Bordiga Centum Herbis
“Centum herbis” translates to “one hundred herbs” in Latin. The name is an apt description for a spirit combining gentian, herbal and floral flavors, including génépy. In online forums devoted to finding the best alternatives to Chartreuse, as well as on retailers’ websites, many have recommended this Italian liqueur as a close swap for the elusive French one.
Faccia Brutto Centerbe
With its green color and pitch as “our take on a European herbal liqueur,” Centerbe’s resemblance to green Chartreuse is evident. The producer recommends it in classics, such as the Bijou and Naked & Famous, which typically star the hard-to-find ingredient. With a higher proof than others on this list, its ABV is closer to Chartreuse’s, and it can be swapped in directly for the spirit where it typically plays a starring role, such as in a Chartreuse Swizzle . Or, as Bossy recommends, combine it in equal parts with génépy for a more nuanced flavor.
Glep Amaro di Erbe Grinta
Rhubarb, peppermint, and chamomile star in this amaro from Piedmont-based producer Glep. The only amaro on this list, Grinta’s combination of botanicals yields an almost-medicinal liqueur, whose bracing quality makes it a worthy candidate to sub in for Chartreuse.
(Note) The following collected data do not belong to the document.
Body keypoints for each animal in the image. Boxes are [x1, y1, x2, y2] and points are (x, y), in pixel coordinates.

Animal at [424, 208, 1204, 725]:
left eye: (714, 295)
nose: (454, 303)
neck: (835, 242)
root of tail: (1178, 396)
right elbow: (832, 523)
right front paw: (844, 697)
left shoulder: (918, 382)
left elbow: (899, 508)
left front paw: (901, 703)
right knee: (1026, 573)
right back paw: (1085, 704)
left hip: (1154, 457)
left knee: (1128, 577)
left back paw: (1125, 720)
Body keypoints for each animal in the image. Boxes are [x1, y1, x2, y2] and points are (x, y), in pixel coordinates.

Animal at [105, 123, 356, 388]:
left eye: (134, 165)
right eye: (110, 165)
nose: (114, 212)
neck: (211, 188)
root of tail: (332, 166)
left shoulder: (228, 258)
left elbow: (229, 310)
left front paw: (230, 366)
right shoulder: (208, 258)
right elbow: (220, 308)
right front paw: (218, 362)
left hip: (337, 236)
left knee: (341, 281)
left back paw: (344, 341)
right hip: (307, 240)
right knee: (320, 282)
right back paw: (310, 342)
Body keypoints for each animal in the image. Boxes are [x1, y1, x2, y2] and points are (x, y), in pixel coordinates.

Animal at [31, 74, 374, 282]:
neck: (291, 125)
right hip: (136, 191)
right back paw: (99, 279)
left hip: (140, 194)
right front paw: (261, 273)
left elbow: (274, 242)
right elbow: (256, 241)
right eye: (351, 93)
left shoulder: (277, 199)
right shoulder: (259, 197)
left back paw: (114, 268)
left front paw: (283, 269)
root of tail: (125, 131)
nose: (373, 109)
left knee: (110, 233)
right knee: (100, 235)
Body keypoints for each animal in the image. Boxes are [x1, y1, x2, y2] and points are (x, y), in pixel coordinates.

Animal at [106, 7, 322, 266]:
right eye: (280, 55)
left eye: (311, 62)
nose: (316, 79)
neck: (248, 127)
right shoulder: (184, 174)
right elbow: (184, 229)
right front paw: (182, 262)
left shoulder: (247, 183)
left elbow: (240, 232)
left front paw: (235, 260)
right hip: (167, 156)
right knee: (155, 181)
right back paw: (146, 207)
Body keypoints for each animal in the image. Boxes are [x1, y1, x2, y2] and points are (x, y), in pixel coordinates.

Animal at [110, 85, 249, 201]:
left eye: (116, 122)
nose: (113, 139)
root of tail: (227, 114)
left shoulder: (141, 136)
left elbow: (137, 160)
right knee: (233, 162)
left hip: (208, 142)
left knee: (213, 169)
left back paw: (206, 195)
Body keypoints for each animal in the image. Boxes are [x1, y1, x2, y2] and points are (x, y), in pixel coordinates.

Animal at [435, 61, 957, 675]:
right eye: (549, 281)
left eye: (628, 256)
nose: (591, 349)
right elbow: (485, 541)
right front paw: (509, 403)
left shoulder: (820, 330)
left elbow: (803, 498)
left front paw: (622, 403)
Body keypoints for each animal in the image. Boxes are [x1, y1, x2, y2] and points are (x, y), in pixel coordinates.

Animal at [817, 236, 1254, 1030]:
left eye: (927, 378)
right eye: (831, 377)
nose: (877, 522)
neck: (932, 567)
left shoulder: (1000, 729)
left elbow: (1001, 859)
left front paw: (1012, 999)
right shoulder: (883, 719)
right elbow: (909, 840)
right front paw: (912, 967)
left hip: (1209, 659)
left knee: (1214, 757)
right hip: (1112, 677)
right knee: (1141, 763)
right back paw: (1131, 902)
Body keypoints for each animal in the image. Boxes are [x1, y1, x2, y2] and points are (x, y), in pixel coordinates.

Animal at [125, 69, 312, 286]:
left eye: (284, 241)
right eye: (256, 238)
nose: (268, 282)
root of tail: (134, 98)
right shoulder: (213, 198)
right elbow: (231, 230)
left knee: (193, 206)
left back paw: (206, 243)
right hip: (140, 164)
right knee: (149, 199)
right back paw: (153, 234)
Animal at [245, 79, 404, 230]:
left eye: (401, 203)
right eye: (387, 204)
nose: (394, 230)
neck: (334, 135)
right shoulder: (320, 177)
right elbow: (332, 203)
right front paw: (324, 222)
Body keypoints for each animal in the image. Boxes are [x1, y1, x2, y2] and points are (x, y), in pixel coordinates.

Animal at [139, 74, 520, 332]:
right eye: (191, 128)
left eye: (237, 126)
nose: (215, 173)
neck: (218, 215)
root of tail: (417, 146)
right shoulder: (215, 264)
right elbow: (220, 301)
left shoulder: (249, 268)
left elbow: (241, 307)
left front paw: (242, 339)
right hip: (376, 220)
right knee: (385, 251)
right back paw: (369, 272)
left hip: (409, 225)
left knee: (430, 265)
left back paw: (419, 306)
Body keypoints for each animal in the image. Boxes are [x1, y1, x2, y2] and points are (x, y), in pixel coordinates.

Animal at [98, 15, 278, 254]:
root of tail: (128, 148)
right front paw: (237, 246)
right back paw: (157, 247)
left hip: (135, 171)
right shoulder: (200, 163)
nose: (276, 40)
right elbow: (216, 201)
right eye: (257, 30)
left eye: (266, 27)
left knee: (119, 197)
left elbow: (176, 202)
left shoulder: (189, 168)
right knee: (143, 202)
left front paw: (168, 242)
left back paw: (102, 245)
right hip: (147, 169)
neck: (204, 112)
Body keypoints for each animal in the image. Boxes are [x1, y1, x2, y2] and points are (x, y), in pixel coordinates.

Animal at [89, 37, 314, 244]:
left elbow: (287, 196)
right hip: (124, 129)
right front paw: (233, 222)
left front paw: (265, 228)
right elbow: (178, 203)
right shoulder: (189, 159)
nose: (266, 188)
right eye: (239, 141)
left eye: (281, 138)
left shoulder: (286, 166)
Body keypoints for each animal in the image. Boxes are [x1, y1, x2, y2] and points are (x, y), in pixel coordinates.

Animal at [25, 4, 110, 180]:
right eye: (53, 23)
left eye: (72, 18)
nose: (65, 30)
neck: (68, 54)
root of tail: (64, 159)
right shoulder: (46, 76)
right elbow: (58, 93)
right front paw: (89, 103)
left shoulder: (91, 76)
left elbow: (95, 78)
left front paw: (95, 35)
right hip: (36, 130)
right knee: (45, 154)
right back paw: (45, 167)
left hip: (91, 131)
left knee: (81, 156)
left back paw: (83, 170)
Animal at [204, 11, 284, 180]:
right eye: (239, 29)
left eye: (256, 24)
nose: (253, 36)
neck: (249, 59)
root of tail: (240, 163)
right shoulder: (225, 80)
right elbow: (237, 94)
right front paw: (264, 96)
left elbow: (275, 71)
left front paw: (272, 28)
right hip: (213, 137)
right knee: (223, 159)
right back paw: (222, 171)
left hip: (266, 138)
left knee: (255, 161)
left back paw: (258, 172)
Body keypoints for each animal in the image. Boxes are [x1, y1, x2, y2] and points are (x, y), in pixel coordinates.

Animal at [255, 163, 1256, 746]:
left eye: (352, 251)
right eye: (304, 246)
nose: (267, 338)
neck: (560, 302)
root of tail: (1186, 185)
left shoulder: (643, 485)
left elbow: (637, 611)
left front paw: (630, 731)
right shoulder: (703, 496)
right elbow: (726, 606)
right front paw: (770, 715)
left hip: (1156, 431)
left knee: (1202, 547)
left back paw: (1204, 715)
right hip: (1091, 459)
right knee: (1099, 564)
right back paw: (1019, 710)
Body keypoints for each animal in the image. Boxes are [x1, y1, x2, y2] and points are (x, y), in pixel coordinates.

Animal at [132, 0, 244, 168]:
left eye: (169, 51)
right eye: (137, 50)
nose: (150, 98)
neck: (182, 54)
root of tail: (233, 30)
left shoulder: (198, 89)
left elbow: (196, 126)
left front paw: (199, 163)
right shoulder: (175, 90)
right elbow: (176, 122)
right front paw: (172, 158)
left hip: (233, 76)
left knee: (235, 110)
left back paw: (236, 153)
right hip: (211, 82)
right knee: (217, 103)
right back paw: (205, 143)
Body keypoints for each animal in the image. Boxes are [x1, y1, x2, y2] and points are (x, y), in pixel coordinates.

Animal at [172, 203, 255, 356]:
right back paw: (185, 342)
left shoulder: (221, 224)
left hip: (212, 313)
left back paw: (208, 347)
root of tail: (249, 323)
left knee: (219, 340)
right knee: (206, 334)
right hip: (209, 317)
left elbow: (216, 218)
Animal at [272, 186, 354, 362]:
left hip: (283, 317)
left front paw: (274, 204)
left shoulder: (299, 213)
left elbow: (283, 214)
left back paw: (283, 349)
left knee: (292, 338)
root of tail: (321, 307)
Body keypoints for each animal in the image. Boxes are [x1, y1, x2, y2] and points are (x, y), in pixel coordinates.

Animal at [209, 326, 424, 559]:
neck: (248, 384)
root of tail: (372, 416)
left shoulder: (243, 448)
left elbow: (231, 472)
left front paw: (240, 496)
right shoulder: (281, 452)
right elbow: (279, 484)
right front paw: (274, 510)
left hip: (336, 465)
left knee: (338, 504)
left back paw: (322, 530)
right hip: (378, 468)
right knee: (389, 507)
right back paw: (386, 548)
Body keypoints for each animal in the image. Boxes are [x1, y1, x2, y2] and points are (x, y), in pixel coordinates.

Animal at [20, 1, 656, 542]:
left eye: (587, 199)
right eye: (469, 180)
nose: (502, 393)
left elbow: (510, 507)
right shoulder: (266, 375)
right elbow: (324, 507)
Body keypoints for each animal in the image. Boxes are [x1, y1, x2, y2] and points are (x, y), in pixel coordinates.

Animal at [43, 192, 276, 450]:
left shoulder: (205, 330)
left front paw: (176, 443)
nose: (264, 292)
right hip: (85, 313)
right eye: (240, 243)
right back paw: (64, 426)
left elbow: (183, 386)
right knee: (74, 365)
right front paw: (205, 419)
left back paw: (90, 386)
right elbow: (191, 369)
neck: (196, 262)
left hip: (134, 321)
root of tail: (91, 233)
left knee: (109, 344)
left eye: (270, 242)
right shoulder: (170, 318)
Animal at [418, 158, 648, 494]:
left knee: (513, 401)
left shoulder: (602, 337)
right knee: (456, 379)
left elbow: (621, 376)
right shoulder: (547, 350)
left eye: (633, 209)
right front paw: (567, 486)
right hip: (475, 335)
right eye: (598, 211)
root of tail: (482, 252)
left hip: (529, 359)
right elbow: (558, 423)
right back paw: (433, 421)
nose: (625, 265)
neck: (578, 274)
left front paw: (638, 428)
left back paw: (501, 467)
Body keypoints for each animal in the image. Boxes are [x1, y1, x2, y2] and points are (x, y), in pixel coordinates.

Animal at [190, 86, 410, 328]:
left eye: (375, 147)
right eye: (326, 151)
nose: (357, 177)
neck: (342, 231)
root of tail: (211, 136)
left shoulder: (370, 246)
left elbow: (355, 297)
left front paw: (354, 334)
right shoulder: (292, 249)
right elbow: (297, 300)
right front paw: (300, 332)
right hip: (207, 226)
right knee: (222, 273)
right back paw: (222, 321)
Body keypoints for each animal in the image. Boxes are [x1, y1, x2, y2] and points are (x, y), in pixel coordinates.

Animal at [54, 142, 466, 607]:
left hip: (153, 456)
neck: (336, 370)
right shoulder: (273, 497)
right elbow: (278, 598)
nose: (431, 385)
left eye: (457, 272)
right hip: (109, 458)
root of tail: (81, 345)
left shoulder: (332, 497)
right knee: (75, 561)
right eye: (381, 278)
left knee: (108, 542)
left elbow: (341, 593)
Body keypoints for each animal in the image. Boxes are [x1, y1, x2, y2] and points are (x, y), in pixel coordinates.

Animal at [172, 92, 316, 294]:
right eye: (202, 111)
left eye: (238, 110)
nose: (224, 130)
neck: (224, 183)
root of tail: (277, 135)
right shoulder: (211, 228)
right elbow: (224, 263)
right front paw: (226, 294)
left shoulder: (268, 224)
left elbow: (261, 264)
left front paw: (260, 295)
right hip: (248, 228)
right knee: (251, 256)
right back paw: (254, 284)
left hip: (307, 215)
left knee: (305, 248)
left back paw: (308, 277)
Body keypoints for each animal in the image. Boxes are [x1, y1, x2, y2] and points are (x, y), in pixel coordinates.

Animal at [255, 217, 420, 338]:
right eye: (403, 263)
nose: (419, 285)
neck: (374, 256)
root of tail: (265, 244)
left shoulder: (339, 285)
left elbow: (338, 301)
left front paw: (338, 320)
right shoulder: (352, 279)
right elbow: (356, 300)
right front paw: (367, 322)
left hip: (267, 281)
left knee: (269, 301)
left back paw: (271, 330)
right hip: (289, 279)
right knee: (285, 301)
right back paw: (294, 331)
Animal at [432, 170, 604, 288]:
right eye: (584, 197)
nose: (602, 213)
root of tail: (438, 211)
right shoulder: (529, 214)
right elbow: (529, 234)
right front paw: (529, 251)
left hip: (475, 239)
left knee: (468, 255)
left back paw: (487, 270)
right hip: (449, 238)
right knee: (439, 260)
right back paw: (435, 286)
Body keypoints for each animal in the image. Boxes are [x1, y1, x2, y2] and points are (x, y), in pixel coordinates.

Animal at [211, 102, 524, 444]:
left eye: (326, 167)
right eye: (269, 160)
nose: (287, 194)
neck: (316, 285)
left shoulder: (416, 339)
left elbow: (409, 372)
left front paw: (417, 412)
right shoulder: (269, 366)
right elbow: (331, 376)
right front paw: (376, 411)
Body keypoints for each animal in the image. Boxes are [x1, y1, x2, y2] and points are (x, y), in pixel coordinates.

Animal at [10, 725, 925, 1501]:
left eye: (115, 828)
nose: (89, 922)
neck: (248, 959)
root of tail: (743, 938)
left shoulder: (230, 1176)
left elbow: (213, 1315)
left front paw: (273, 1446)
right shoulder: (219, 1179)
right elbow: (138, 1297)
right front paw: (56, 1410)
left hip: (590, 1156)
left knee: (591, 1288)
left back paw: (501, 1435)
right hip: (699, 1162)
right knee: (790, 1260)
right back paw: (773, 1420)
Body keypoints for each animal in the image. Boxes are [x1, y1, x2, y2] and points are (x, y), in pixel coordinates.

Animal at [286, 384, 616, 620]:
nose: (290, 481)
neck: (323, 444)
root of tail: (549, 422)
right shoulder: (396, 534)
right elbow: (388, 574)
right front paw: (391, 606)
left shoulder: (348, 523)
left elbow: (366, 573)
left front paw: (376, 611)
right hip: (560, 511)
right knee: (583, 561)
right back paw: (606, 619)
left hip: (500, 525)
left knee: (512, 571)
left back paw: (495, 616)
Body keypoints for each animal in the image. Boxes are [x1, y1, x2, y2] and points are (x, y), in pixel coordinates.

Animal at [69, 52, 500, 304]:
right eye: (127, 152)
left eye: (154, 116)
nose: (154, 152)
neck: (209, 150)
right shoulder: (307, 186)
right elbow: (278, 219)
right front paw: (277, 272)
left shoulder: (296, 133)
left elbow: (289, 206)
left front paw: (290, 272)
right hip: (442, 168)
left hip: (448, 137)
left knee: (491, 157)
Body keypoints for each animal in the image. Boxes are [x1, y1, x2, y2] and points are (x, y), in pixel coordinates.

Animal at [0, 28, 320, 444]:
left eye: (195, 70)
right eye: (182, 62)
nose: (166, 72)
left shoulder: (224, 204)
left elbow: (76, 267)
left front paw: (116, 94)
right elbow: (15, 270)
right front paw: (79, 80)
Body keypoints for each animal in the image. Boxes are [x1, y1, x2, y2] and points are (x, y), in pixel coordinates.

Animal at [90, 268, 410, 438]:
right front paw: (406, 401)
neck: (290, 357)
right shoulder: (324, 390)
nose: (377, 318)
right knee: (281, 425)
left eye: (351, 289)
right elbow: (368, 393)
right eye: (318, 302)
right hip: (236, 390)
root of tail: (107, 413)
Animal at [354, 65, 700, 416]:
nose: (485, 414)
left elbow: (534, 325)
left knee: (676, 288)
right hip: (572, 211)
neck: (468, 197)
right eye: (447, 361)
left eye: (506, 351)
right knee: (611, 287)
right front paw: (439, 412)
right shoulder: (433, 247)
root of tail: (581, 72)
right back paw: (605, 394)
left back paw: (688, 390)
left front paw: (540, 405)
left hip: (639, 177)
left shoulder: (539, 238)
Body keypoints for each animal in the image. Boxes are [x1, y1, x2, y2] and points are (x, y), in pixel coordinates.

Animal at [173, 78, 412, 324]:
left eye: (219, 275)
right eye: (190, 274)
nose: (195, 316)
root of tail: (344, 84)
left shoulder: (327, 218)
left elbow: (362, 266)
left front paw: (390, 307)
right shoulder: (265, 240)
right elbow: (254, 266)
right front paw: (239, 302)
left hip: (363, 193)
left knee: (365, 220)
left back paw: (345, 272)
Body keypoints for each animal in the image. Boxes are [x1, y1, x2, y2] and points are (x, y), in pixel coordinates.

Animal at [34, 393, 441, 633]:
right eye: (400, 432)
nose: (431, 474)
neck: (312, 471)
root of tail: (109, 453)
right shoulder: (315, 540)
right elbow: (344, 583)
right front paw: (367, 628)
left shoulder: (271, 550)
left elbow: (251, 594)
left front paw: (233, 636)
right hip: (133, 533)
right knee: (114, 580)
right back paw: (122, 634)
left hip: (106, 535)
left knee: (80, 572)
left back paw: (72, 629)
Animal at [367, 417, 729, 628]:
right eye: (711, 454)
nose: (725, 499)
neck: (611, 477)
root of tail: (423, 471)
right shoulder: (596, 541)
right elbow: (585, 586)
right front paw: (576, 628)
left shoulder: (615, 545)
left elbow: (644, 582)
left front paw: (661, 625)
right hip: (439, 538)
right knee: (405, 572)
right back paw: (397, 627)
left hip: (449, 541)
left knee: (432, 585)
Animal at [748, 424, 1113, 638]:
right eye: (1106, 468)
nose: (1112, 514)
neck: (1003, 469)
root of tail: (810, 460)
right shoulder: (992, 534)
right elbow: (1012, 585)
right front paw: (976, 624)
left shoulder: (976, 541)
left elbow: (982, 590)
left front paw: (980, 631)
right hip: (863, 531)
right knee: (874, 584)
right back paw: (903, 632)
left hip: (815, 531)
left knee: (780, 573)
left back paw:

However, as with nearly every bottling on this list, some experimentation will be required to dial in the ratio for any given cocktail.
At Bar Muse, Stinchcomb uses Strega in place of the yellow Chartreuse. Compared with many aperitivo liqueurs, its flavor profile is predominately savory rather than bittersweet, combining botanicals such as mint, saffron, star anise, and white pepper. Try it in any cocktail where yellow Chartreuse stars, such as the Greenpoint or Naked & Famous.